Combustion Reactions of Carbon Compounds

Hydrocarbons are compounds formed from carbon and hydrogen.

They are of two types, namely, saturated hydrocarbons and unsaturated hydrocarbons.

Saturated hydrocarbons, like alkanes, have a single bond between any two neighbouring carbon atoms, for example, propane and butane.

Unsaturated hydrocarbons, like alkenes and alkynes, have double and triple bonds between neighbouring carbon atoms, for example, ethene and ethyne.

Let’s study about the combustion reaction of hydrocarbons.

Combustion reaction is the process of burning of a carbon compound in air to give carbon dioxide, water, heat, and light.

For example, when wood burns in air, the carbon present in the wood reacts with the oxygen present in the air, releasing carbon dioxide and water, along with heat and light.

When saturated hydrocarbons burn, they produce a blue, non-sooty flame.

Let’s study this with the help of an example.

Liquefied petroleum gas, also known as LPG, is a fuel used for cooking.

LPG mainly contains butane, along with small amounts of propane.

Let’s observe the Bunsen burner.

It has air holes near its base, which can be opened or closed with the help of a sliding valve.

Let us first keep the air holes fully open and light the burner.

On burning LPG in air, the propane and butane in it react with the molecular oxygen to form carbon dioxide and water vapour, besides releasing heat and light.
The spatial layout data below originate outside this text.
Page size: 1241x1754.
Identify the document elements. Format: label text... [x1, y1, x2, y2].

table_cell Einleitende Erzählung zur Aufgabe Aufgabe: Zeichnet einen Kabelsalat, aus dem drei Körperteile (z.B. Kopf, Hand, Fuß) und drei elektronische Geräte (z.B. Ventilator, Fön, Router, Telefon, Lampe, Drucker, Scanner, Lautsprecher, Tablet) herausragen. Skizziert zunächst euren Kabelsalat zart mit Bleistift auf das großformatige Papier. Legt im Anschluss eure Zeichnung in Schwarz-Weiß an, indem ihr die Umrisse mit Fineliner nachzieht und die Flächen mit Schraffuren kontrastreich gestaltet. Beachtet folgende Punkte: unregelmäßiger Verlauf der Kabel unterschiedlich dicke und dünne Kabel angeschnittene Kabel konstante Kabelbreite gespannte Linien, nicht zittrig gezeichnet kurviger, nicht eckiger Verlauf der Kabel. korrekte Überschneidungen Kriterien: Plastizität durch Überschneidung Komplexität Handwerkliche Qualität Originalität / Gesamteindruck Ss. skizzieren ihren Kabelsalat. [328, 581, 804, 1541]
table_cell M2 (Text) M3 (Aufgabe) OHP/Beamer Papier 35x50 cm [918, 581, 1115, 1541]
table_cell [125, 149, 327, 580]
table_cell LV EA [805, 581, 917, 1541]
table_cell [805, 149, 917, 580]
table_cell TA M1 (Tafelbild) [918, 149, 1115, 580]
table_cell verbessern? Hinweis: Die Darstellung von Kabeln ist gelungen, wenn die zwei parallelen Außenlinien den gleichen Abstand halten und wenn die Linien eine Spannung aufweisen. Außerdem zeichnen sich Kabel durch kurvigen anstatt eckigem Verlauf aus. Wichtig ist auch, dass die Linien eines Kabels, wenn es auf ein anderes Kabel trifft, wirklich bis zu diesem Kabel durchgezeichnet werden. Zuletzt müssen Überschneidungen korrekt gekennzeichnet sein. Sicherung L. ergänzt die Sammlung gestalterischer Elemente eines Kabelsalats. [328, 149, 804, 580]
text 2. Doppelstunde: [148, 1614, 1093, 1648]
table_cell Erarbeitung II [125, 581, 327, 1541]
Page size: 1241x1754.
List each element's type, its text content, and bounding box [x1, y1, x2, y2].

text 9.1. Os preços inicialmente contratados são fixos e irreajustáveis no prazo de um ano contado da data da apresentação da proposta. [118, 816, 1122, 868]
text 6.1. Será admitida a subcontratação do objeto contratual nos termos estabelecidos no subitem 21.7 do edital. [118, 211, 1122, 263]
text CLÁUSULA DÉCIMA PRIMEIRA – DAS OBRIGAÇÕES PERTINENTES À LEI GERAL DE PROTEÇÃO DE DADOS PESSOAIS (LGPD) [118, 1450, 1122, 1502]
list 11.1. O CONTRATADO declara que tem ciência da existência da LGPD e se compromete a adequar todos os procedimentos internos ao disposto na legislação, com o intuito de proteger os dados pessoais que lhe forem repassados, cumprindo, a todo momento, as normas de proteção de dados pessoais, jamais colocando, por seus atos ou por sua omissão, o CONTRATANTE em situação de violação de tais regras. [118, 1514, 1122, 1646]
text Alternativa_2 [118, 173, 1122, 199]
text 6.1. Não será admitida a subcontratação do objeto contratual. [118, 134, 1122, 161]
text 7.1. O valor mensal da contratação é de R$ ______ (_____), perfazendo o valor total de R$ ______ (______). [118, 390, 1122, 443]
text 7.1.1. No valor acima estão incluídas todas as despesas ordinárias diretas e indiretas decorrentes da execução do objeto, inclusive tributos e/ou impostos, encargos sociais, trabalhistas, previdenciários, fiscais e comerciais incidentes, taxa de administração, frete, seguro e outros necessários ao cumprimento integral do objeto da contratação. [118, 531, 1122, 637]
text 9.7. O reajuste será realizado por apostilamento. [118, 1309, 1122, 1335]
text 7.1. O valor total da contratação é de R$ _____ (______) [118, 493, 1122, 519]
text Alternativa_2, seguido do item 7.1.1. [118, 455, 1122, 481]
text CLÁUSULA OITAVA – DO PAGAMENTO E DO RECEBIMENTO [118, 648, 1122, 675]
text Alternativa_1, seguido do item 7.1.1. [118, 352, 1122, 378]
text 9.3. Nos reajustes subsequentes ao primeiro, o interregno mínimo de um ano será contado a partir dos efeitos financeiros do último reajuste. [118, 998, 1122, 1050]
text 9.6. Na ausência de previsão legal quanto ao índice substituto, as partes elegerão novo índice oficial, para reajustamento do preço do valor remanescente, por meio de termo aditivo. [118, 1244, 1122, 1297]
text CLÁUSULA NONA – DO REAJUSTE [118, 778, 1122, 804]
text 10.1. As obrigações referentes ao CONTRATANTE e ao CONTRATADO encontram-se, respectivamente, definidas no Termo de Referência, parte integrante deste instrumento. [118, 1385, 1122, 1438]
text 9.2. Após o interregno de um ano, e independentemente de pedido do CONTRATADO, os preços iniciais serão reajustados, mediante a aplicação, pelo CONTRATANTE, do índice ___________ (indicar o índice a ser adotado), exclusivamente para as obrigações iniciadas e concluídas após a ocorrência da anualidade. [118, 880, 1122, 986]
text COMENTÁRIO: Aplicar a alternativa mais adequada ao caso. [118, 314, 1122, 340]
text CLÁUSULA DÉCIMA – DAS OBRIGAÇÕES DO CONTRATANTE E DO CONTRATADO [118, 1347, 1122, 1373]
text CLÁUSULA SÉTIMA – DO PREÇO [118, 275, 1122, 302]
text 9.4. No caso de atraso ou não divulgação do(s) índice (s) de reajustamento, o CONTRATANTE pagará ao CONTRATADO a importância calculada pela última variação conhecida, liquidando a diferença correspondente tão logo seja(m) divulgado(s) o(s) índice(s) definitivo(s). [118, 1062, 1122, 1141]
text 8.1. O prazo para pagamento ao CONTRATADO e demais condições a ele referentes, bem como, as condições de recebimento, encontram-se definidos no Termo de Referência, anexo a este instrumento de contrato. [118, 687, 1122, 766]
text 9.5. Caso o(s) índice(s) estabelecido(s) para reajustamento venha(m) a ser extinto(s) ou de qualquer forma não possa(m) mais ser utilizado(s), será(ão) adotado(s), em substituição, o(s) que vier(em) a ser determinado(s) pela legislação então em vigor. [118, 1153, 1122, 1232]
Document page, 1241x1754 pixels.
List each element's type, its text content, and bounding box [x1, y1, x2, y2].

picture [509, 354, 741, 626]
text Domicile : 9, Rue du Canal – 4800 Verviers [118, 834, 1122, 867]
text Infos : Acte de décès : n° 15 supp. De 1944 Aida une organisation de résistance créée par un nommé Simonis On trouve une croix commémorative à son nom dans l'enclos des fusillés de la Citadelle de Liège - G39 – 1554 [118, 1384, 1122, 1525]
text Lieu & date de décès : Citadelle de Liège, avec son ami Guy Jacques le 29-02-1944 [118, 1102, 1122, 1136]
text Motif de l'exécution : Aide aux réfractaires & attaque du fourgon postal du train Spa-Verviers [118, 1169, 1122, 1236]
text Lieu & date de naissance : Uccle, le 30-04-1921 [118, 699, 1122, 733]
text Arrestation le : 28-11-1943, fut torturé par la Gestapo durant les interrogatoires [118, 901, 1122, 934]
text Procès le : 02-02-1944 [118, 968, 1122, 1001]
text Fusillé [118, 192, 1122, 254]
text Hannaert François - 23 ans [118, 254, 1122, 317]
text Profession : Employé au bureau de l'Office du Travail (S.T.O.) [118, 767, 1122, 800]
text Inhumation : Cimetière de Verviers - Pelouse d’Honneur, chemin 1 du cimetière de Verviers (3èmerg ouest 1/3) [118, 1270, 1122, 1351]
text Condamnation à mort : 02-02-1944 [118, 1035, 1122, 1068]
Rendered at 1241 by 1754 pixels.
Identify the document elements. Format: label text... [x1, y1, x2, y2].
We see that the gas burns with a blue, non-sooty flame and does not give out black smoke.

This is because the percentage of carbon in butane, which is comparably low, is completely oxidized by the oxygen present in the air.

As a result, the bottom of the cooking utensils remains clean from the outside.

Now, reduce the size of the air holes bit-by-bit, thus reducing the amount of air entering the burner.

Due to this, the gas in the burner burns with a sooty flame.

Now close the air holes completely.

The gas burns with a highly-sooty flame, producing thick, black smoke.

This happens because of incomplete combustion of the saturated hydrocarbon in the air.

As a result, the bottom of the cooking utensils gets blackened from the outside.

Unsaturated hydrocarbons like ethyne, also known as acetylene, burn to produce a yellow, sooty flame due to incomplete combustion in air.

The flame is sooty because the percentage of carbon is comparatively higher than that of alkanes and so does not get completely oxidized in air.

However, when acetylene and pure oxygen burn, a non-sooty, blue flame is produced.

This is also known as oxi-acetylene flame and it is used for cutting and welding metals.